Schadeberg captured the atmosphere of those years, which remains for many still today the high point of black urban culture in the country. The young Berliner was a passionate, an unbiased and astute figure. It was the mood that moved him, not the politics of the day. The perfectionist with the infectious laugh was a photo reporter for the famous Drum magazine, a voice of resistance, where other whites did not dare to go. Music, dance, pub life and cheerfulness were his world, more than police, oppression, exploitation. In the 1950s, Soweto was the city of jazz and free spirits, but also of rival gangs of gangsters. Back then he photographed Miriam Makeba and Hugh Masekela when the two twenty-year-olds were not so well-known outside of their communities. In contrast to half a century later – when they became the greats of African jazz. Schadeberg never remained quiet over issues of oppression and misery and always took the side of the disadvantaged and disenfranchised. These points of views however rendered him as a detested figure for some, leading to him being arrested several times.

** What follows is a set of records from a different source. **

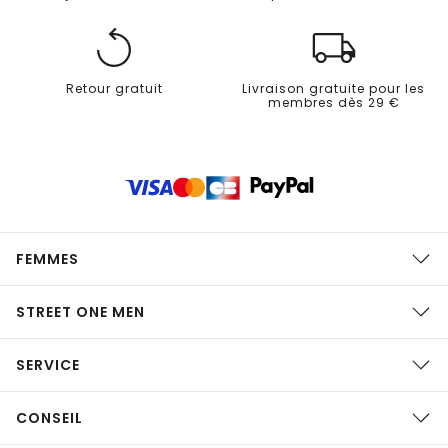
Retour gratuit
Livraison gratuite pour les
membres dès 29 €
FEMMES
STREET ONE MEN
SERVICE
CONSEIL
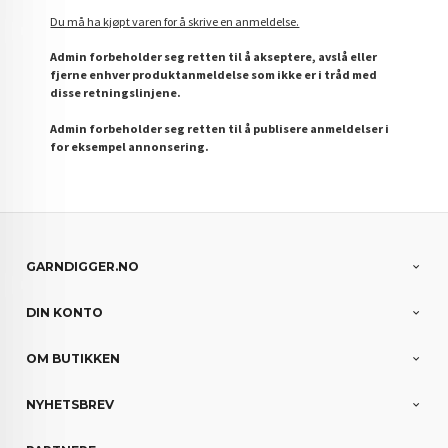
Du må ha kjøpt varen for å skrive en anmeldelse.
Admin forbeholder seg retten til å akseptere, avslå eller
fjerne enhver produktanmeldelse som ikke er i tråd med
disse retningslinjene.
Admin forbeholder seg retten til å publisere anmeldelser i
for eksempel annonsering.
GARNDIGGER.NO
DIN KONTO
OM BUTIKKEN
NYHETSBREV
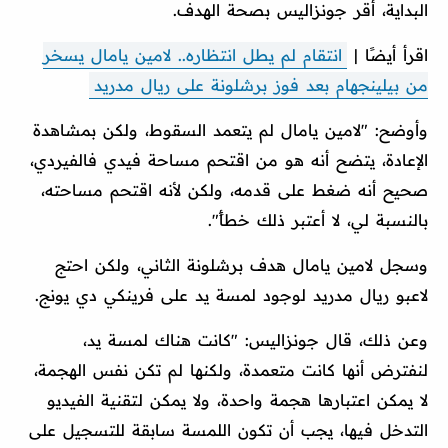
البداية، أقر جونزاليس بصحة الهدف.
اقرأ أيضًا |
انتقام لم يطل انتظاره.. لامين يامال يسخر
من بيلينجهام بعد فوز برشلونة على ريال مدريد
وأوضح: "لامين يامال لم يتعمد السقوط، ولكن بمشاهدة
الإعادة، يتضح أنه هو من اقتحم مساحة فيدي فالفيردي،
صحيح أنه ضغط على قدمه، ولكن لأنه اقتحم مساحته،
بالنسبة لي، لا أعتبر ذلك خطأً".
وسجل لامين يامال هدف برشلونة الثاني، ولكن احتج
لاعبو ريال مدريد لوجود لمسة يد على فرينكي دي يونج.
وعن ذلك، قال جونزاليس: "كانت هناك لمسة يد،
لنفترض أنها كانت متعمدة، ولكنها لم تكن نفس الهجمة،
لا يمكن اعتبارها هجمة واحدة، ولا يمكن لتقنية الفيديو
التدخل فيها، يجب أن تكون اللمسة سابقة للتسجيل على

In 1994, Nelson Mandela was trapped by the bars from the cell in which he was imprisoned on Robben Island off the coast of Cape Town. The Photographer’s Gallery in London chose this photograph as an icon of the past century. Schadeberg had also photographed Mandela more than fifty years earlier in his law firm in Johannesburg, long before he became an admired statesman, and in 1951 at the Congress of the African National Congress (ANC) in Bloemfontein. Despite his status as a well-celebrated world star, neither did Nelson Mandela forget his roots and his loyalty, nor Schadeberg for that matter. The two figures met privately and chatted about that “golden era” in Sophiatown. In addition to Schadeberg’s early Mandela photos becoming part of the ANC legend, those of other resistance fighters like Oliver Tambo, Walter Sisulu, Trevor Huddleston and Ruth First also became of high importance for the group. His photos are repeatedly depicted from the 1952 Defiance Campaign, the first nationwide non-violent action against apartheid, the 1958 Treason Trial, and the mass funerals after the Sharpeville Massacre in 1960. Schadeberg however was not only interested in South Africa: in 1973 he hitchhiked and bussed through Senegal, Cameroon, Ghana, and Rwanda, taking photographs in the process.

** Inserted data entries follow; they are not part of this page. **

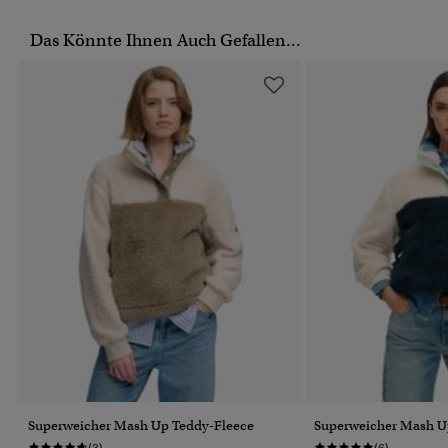
Das Könnte Ihnen Auch Gefallen...
Superweicher Mash Up Teddy-Fleece
Superweicher Mash U
(3)
(6)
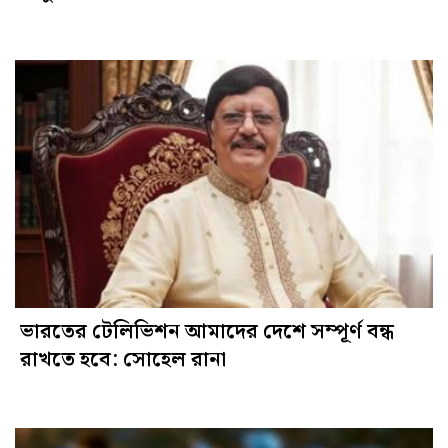
ভারতের টেলিভিশন আমাদের দেশে সম্পূর্ণ বন্ধ
রাখতে হবে: সোহেল রানা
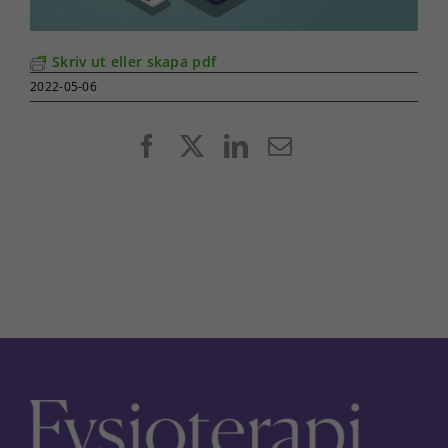
Skriv ut eller skapa pdf
2022-05-06
Facebook
X
LinkedIn
E-
post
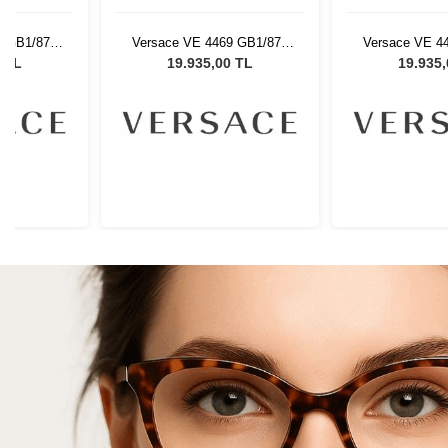
 GB1/87 -
Versace VE 4469 GB1/87 -
Versace VE 44
 Gözlüğü
54 Kadın Güneş Gözlüğü
54 Kadın Gün
0 TL
19.935,00 TL
19.935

In recent years he returned to Europe, where, after a period spent back in Berlin, he moved to France and later to Spain. For a long time, Schadeberg received relatively little attention, but now his photographs are showcased in Spain, Paris previously in Berlin, Frankfurt, Hamburg, Hanover, Würzburg and currently in Cologne. A comprehensive catalogue of the artist’s works received several prizes. He and his wife, the art historian Claudia Schadeberg, have published more than 30 photo volumes and produced documentaries such as the moving Have You Seen Drum Recently. They now hold the accolade of having one of the most valuable picture archives in South African history. It was almost by chance that Schadeberg, the son of an actress, discovered photography through “his” music, jazz.

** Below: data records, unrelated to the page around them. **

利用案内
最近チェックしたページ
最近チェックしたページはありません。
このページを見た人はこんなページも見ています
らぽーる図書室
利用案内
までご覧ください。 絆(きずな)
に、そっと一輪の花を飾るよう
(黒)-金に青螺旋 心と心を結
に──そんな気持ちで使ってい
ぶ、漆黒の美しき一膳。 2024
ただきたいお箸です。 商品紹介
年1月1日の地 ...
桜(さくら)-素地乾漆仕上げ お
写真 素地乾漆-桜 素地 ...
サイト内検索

The photojournalist picked up the fundamental aspects of his profession in his early years in Berlin. He took his first photo at the age of twelve in an air-raid shelter at the end of the Second World War. There he heard music and consumed his first beer. He often returned to this atmosphere of departure in the midst of hardship. Despite all the joys of life he hat witnessed, Schadeberg never overlooked pressing issues such as oppression and misery, forced expulsions, external and internal violence, poverty and gang violence. Jürgen Schadeberg died at the end of August at the age of 89 in his new home near Valencia, after falling ill for a long period of time. He had long been associated with the German Africa Foundation. It is for this reason that the foundation’s president, Uschi Eid and the then managing director Jürgen Langen (and the author) helped to restore his German citizenship, which he had lost through bureaucratic negligence. Schadeberg is viewed as the German who became a legend as a photographer and guide. Probably only a select few can say of themselves that they became the main character in a successful feature film, Drum, through their own life.